Co-Pilot

YOUR CO-PILOT FOR LIFE

THE FIRST CO-PILOT

Alongside the Navitimer for civilian pilots, Willy Breitling starts working in the early 1950s on a chronograph for military pilots who got rugged, reliable and efficient tools from Breitling since the HUIT Aviation department was founded in 1938.

The Navitimer is the ultimate wrist-worn instrument for pilots, enabling them to compute all kinds of calculations with its rotating slide-rule. But pilots also need a robust and functional chronograph to time any event and easily read the time on their wrists while holding the control column.

The purpose of this new chronograph is to complement the Navitimer, the trustworthy companion of any pilot, and Willy Breitling chooses a name that perfectly reflects that: the Co-Pilot.

THIS IS NOT A DATE!

Willy Breitling intuitively understands the importance of legibility for pilots and comes up with the brilliant and groundbreaking idea of displaying the elapsed minutes with a disc instead of the usual sub-dial.

What looks like a date is in fact the 15-minute recorder (as you had precisely 15 minutes to check your plane before take-off) and it definitively enhances legibility!

The first Co-Pilot (Ref. 765 AVI), launched in 1953, is the descendant of the onboard and wrist-worn military instruments made by the HUIT Aviation department. The oversized numerals on its black dial ensure that reading the time doesn’t distract the pilot from flying. Its engraved rotating bezel makes it possible for pilots to access an immediate reading of long elapsed time and can also be used as a second time-zone indicator. And like the Navitimer, it is surrounded by small beads, to make manipulation with gloves easier.

Even its internal Breitling reference, 765 AVI, highlights its aviation purpose with AVI standing for aviation.

While the very first Co-Pilot is launched with the groundbreaking digital minute recorder, a more traditional analog version with a third sub-dial is launched right after and both are produced concomitantly from the mid-1950s until the early 1960s.

This iconic design execution even got its very own re-edition in 2020: the AVI Ref. 765 1953 Re-Edition.

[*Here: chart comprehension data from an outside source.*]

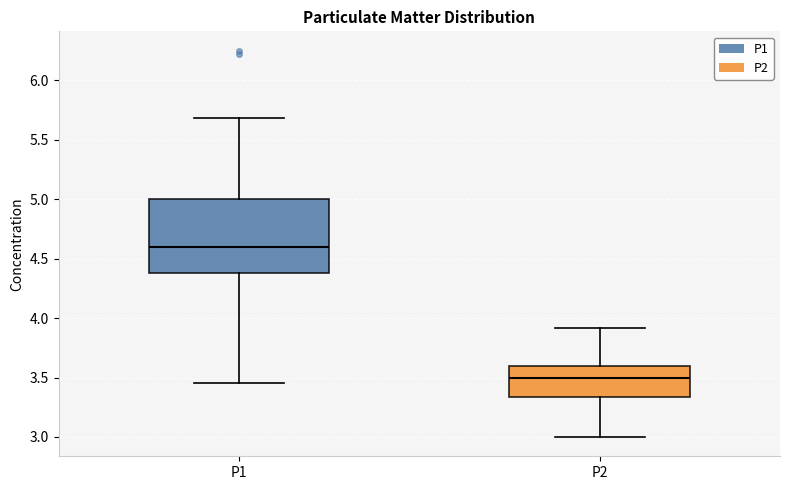

Which box has the highest median line?

P1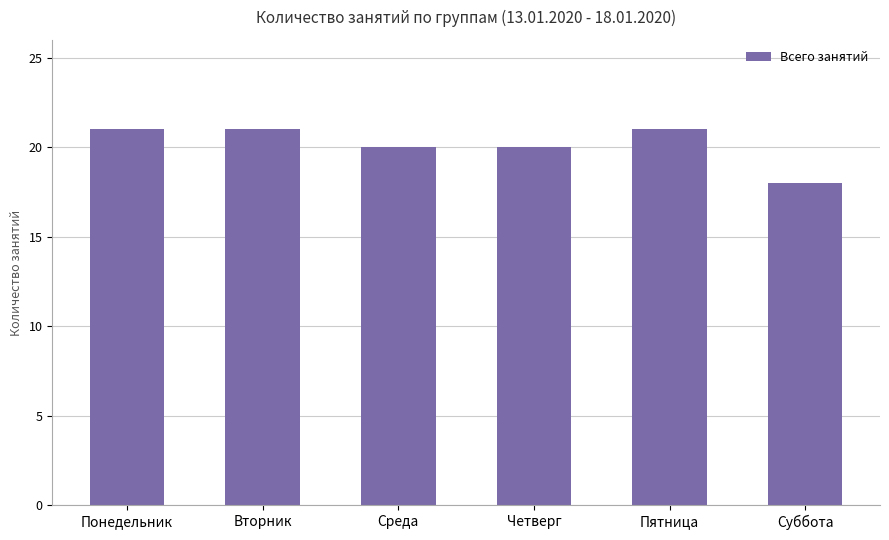

What is the average value?

20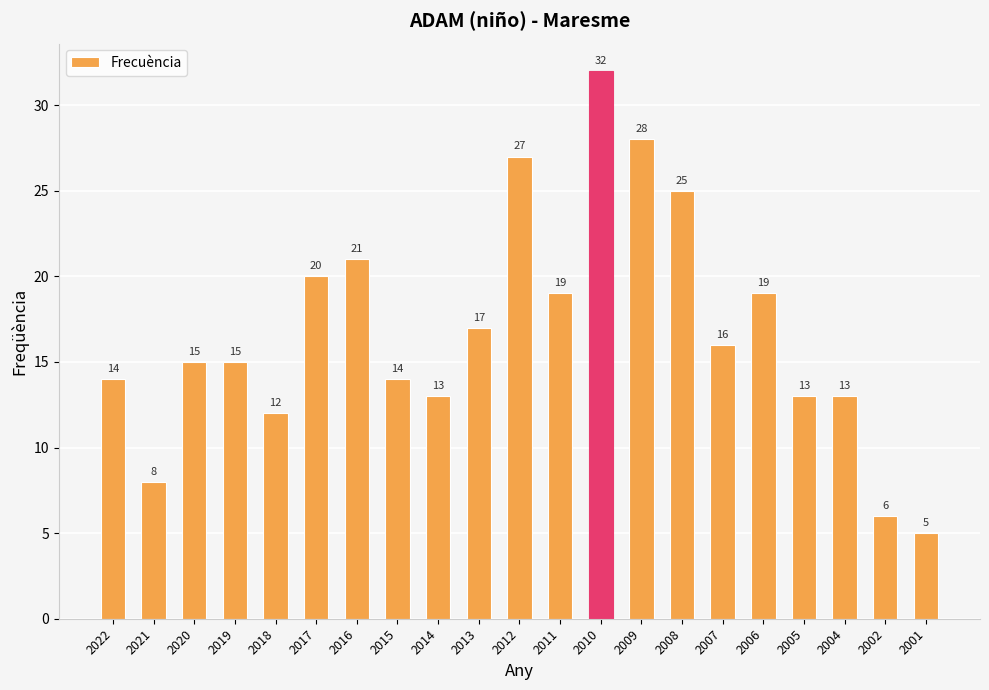

How many categories are shown in the chart?

21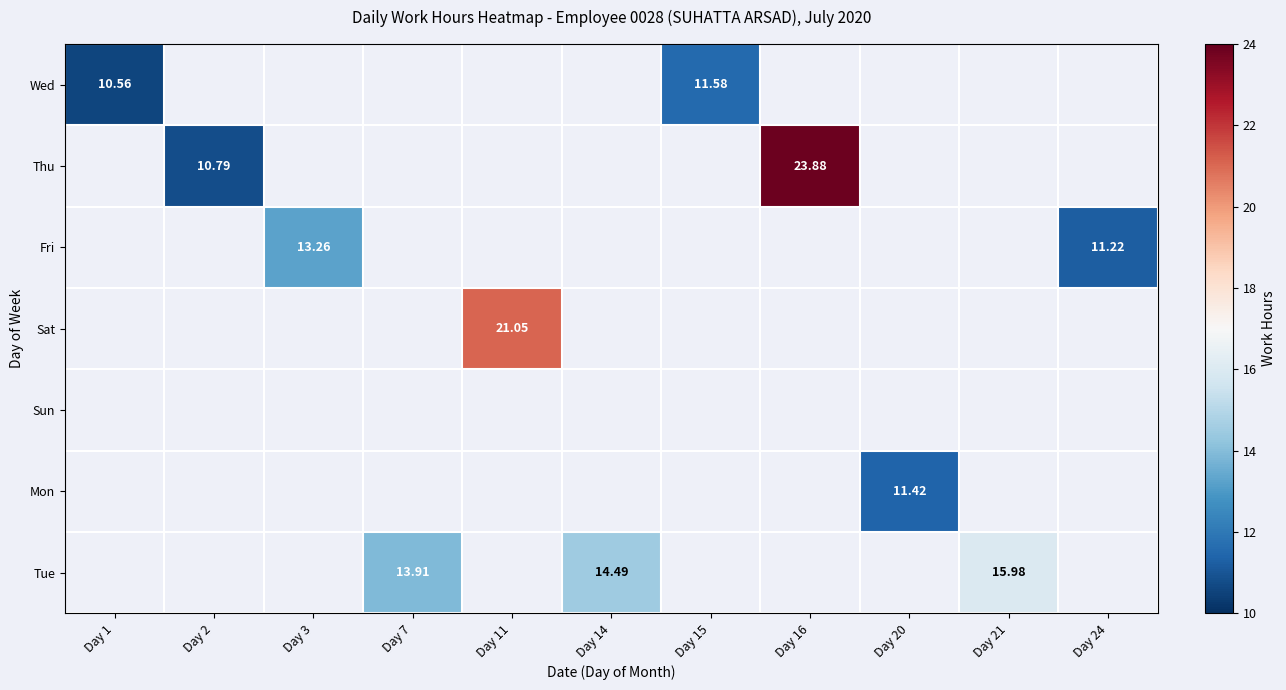

What is the maximum value shown in the chart?

23.9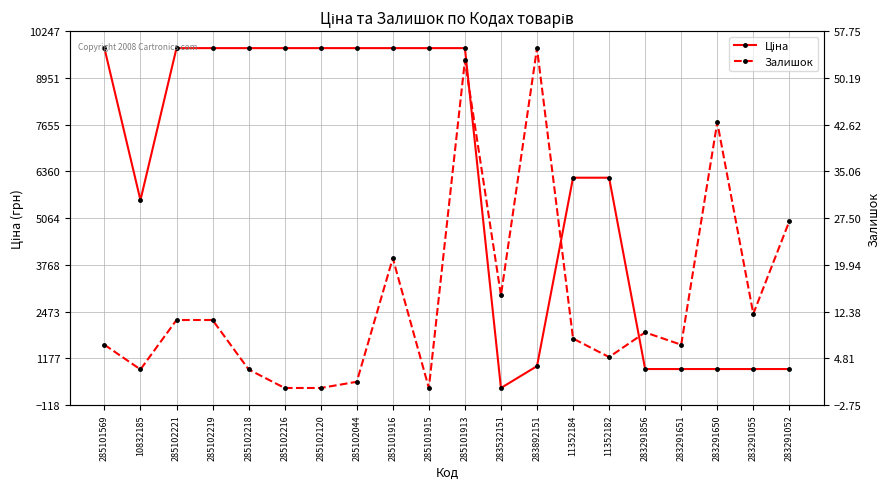

How many interior local valleys does the Залишок series have?

6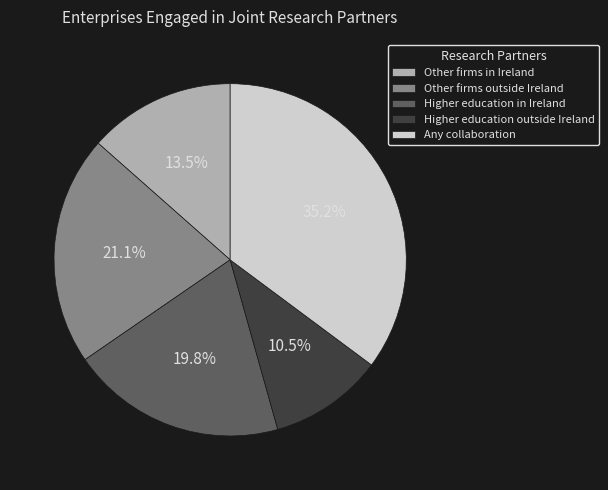

Rank the categories by value from lowest to highest.

Higher education outside Ireland, Other firms in Ireland, Higher education in Ireland, Other firms outside Ireland, Any collaboration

AVI Ref.765 1953 RE-EDITION

THE “REVERSE PANDA” CO-PILOT

In the early 1960s, the design of the Co-Pilot gets a modern twist with white contrasting sub-dials, like its sister, the Navitimer, and gains popularity way beyond the world of aviation.

The Co-Pilot is no longer confined to jet cockpits. It is worn by sportsmen like the famous racing driver Ken Miles and the ski champion Jean-Claude Killy, and even cinema celebrities like Raquel Welch in the movie Fathom (1967).

In 1965, its bezel becomes anodized black and its reference changes to 765 CP, CP standing for Co-Pilot.

In the 1960s, while transatlantic flights are booming and more and more tourists are traveling overseas to different time zones, Breitling offers the Co-Pilot Unitime (Ref. 1765) which makes it possible to read the time in two different time zones thanks to its 24-hour dial and rotating bezel.

The success of the Co-Pilot is such that it even gets several yachting versions that are used to time the countdown prior the start of regattas, proving that Breitling is more than ever “In the Air, On the Ground, Under the Sea.”

THE AUTOMATIC CO-PILOT

1969 arrives, and with it, the launch of the caliber Chrono-Matic, one of the first automatic chronograph calibers, developed in partnership with Heuer-Leonidas and Buren-Hamilton.

This revolutionary caliber combines the performance and functionality of a chronograph with the comfort of an automatic watch, which doesn’t have to be wound every day. The Co-Pilot gets an automatic version (Ref. 7651) with a large 48mm case. The Navitimer and SuperOcean are also fitted with the same automatic movement.

The look is definitively modern and sporty, with orange accents that defined design in 1970s, but always with thin luminescent indexes in the oversized minute recorder – signatures of the Co-Pilot.

Today, the Breitling Aviator 8 collection perfectly embodies the heritage of the original Co-Pilot. With a highly legible dial design, a rugged case with short faceted lugs and an engraved bezel, the Aviator 8 collection expresses modernity, heritage and purpose.